Reproduce verbatim the lines of the records, beginning with the first line and continuing through the line that contains "ĐẦU THU ANALOG GIÁ RẺ", with both ends included.

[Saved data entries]
──────

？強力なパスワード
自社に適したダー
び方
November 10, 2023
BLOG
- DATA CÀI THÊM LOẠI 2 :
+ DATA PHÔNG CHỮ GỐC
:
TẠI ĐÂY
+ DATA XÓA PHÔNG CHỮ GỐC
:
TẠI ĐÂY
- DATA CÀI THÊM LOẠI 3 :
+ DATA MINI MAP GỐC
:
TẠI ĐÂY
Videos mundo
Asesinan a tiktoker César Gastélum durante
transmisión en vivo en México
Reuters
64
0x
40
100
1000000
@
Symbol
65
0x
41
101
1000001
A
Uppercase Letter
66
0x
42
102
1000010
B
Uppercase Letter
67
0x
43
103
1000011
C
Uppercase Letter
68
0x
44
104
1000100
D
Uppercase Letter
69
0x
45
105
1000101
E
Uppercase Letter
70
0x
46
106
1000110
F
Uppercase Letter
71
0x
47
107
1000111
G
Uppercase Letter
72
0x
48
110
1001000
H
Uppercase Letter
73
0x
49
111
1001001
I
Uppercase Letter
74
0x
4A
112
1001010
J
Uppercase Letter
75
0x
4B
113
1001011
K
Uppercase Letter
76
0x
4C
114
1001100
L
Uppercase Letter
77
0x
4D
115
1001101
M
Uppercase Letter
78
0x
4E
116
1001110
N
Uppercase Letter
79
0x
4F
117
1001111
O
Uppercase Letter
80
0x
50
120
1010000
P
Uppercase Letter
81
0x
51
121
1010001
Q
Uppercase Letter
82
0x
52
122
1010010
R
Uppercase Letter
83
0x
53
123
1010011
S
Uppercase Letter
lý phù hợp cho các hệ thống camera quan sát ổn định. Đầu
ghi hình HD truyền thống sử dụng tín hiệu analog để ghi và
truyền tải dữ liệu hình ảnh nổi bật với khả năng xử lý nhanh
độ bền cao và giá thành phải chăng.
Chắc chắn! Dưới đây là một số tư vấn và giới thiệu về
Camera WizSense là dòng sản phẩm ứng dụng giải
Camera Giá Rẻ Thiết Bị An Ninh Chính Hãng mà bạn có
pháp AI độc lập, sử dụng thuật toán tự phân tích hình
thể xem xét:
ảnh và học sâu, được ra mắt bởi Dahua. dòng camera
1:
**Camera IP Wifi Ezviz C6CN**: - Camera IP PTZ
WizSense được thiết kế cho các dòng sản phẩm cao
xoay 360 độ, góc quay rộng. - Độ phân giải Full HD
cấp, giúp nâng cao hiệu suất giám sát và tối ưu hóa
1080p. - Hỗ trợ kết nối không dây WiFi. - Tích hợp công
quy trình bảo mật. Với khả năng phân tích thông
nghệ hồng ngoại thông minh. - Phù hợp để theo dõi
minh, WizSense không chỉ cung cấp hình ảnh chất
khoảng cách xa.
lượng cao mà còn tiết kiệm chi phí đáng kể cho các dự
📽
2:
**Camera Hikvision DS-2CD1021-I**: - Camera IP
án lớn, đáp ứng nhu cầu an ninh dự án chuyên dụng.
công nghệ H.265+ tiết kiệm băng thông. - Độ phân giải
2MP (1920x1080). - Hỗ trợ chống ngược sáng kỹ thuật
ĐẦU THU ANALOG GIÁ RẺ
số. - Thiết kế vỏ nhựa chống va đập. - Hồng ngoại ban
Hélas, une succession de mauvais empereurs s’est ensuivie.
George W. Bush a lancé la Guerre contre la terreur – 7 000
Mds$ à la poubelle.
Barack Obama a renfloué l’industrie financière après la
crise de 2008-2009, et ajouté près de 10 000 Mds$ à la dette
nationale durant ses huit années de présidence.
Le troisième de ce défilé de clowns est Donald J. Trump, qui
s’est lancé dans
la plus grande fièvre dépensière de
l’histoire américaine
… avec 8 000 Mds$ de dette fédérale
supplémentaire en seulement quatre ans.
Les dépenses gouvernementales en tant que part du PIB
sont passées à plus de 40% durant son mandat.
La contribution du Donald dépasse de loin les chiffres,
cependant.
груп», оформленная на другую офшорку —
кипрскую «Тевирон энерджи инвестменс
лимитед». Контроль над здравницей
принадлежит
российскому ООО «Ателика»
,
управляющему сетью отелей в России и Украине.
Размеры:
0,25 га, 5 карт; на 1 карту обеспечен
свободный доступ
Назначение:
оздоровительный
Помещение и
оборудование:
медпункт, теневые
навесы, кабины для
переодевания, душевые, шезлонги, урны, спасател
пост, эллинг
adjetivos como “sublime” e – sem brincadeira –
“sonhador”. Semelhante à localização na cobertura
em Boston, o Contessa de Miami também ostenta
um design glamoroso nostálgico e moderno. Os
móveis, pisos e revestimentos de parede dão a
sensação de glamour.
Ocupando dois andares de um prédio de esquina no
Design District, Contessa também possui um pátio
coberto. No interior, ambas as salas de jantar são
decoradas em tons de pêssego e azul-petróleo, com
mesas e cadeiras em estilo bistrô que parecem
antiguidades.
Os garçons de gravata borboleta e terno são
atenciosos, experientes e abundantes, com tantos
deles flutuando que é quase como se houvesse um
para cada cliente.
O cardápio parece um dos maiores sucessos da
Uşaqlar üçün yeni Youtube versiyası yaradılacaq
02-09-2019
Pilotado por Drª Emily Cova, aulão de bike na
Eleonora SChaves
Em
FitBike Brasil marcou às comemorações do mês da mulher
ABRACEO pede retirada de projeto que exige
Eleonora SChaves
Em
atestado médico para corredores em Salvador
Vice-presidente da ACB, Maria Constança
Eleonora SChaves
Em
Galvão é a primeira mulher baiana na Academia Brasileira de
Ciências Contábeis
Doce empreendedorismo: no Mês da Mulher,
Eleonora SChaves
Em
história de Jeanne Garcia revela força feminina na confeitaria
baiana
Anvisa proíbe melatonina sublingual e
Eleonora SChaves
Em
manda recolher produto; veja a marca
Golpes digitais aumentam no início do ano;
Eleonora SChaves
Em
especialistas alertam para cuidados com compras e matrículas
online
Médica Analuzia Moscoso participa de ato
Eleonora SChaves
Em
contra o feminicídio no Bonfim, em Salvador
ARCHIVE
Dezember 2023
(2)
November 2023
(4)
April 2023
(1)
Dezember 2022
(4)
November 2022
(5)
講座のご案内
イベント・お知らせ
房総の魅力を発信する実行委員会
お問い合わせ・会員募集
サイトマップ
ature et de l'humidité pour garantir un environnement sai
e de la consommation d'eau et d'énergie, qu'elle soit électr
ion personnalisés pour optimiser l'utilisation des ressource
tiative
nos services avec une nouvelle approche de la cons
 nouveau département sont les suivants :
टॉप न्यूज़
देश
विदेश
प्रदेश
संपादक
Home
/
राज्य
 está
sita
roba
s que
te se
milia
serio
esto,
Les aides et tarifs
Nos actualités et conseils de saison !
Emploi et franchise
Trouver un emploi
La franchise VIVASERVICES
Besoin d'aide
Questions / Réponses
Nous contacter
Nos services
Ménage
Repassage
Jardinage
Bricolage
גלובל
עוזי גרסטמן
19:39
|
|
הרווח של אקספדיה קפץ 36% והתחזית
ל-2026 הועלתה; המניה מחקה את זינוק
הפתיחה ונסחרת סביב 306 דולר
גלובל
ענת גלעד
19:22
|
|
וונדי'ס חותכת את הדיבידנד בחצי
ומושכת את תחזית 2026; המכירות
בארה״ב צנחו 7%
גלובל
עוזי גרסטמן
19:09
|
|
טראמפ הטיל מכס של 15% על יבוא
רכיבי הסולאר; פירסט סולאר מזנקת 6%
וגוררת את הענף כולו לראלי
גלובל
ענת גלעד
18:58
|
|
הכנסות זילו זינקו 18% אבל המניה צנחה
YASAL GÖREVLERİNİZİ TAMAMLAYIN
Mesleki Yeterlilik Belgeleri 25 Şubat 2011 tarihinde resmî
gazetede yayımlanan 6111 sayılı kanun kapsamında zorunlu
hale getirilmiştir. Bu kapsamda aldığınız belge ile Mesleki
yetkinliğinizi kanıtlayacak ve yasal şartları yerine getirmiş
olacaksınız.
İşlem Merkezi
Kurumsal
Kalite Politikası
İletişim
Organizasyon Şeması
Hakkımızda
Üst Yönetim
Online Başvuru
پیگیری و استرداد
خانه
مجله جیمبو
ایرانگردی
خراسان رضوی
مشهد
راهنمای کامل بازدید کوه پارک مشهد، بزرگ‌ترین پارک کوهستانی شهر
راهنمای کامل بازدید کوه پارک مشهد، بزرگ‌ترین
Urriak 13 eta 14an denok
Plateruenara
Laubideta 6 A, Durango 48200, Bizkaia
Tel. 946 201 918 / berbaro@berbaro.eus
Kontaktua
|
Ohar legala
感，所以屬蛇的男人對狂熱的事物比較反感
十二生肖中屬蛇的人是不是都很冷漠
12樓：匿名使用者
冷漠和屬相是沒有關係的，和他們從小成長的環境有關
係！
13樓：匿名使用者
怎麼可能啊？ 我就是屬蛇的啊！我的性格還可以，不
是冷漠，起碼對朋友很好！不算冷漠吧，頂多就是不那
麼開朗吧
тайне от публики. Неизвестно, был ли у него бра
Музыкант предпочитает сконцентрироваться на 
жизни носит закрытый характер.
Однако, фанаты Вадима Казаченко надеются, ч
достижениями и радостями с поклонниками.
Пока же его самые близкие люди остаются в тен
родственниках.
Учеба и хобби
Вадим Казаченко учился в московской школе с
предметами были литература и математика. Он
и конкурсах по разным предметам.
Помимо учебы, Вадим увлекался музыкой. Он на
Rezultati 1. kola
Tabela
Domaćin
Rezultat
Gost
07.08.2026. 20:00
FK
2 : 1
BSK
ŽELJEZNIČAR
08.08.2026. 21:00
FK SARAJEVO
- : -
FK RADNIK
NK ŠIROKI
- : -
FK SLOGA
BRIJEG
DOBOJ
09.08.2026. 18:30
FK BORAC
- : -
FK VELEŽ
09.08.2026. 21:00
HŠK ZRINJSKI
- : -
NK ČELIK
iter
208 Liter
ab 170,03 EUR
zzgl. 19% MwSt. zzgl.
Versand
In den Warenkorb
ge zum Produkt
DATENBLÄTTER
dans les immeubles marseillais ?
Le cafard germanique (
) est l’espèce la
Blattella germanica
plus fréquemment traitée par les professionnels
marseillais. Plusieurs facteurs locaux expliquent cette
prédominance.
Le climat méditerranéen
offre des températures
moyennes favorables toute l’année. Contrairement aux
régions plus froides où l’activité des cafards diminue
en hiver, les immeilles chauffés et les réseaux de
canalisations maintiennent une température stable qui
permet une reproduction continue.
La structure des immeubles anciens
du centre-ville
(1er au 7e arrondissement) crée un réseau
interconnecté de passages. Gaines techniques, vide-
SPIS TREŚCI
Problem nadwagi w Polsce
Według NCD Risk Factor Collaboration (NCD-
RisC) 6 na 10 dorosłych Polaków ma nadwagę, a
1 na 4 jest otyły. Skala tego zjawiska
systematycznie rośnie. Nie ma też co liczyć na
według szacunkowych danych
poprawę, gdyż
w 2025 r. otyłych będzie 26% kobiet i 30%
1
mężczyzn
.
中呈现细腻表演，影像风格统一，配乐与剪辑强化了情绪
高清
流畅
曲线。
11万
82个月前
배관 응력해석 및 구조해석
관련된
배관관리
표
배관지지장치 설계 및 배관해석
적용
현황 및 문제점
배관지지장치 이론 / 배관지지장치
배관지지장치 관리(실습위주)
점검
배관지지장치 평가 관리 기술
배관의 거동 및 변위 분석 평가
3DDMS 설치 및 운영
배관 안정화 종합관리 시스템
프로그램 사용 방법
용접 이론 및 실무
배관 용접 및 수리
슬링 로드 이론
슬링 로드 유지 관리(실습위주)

──────

**Expected output**
？強力なパスワード
自社に適したダー
び方
November 10, 2023
BLOG
- DATA CÀI THÊM LOẠI 2 :
+ DATA PHÔNG CHỮ GỐC
:
TẠI ĐÂY
+ DATA XÓA PHÔNG CHỮ GỐC
:
TẠI ĐÂY
- DATA CÀI THÊM LOẠI 3 :
+ DATA MINI MAP GỐC
:
TẠI ĐÂY
Videos mundo
Asesinan a tiktoker César Gastélum durante
transmisión en vivo en México
Reuters
64
0x
40
100
1000000
@
Symbol
65
0x
41
101
1000001
A
Uppercase Letter
66
0x
42
102
1000010
B
Uppercase Letter
67
0x
43
103
1000011
C
Uppercase Letter
68
0x
44
104
1000100
D
Uppercase Letter
69
0x
45
105
1000101
E
Uppercase Letter
70
0x
46
106
1000110
F
Uppercase Letter
71
0x
47
107
1000111
G
Uppercase Letter
72
0x
48
110
1001000
H
Uppercase Letter
73
0x
49
111
1001001
I
Uppercase Letter
74
0x
4A
112
1001010
J
Uppercase Letter
75
0x
4B
113
1001011
K
Uppercase Letter
76
0x
4C
114
1001100
L
Uppercase Letter
77
0x
4D
115
1001101
M
Uppercase Letter
78
0x
4E
116
1001110
N
Uppercase Letter
79
0x
4F
117
1001111
O
Uppercase Letter
80
0x
50
120
1010000
P
Uppercase Letter
81
0x
51
121
1010001
Q
Uppercase Letter
82
0x
52
122
1010010
R
Uppercase Letter
83
0x
53
123
1010011
S
Uppercase Letter
lý phù hợp cho các hệ thống camera quan sát ổn định. Đầu
ghi hình HD truyền thống sử dụng tín hiệu analog để ghi và
truyền tải dữ liệu hình ảnh nổi bật với khả năng xử lý nhanh
độ bền cao và giá thành phải chăng.
Chắc chắn! Dưới đây là một số tư vấn và giới thiệu về
Camera WizSense là dòng sản phẩm ứng dụng giải
Camera Giá Rẻ Thiết Bị An Ninh Chính Hãng mà bạn có
pháp AI độc lập, sử dụng thuật toán tự phân tích hình
thể xem xét:
ảnh và học sâu, được ra mắt bởi Dahua. dòng camera
1:
**Camera IP Wifi Ezviz C6CN**: - Camera IP PTZ
WizSense được thiết kế cho các dòng sản phẩm cao
xoay 360 độ, góc quay rộng. - Độ phân giải Full HD
cấp, giúp nâng cao hiệu suất giám sát và tối ưu hóa
1080p. - Hỗ trợ kết nối không dây WiFi. - Tích hợp công
quy trình bảo mật. Với khả năng phân tích thông
nghệ hồng ngoại thông minh. - Phù hợp để theo dõi
minh, WizSense không chỉ cung cấp hình ảnh chất
khoảng cách xa.
lượng cao mà còn tiết kiệm chi phí đáng kể cho các dự
📽
2:
**Camera Hikvision DS-2CD1021-I**: - Camera IP
án lớn, đáp ứng nhu cầu an ninh dự án chuyên dụng.
công nghệ H.265+ tiết kiệm băng thông. - Độ phân giải
2MP (1920x1080). - Hỗ trợ chống ngược sáng kỹ thuật
ĐẦU THU ANALOG GIÁ RẺ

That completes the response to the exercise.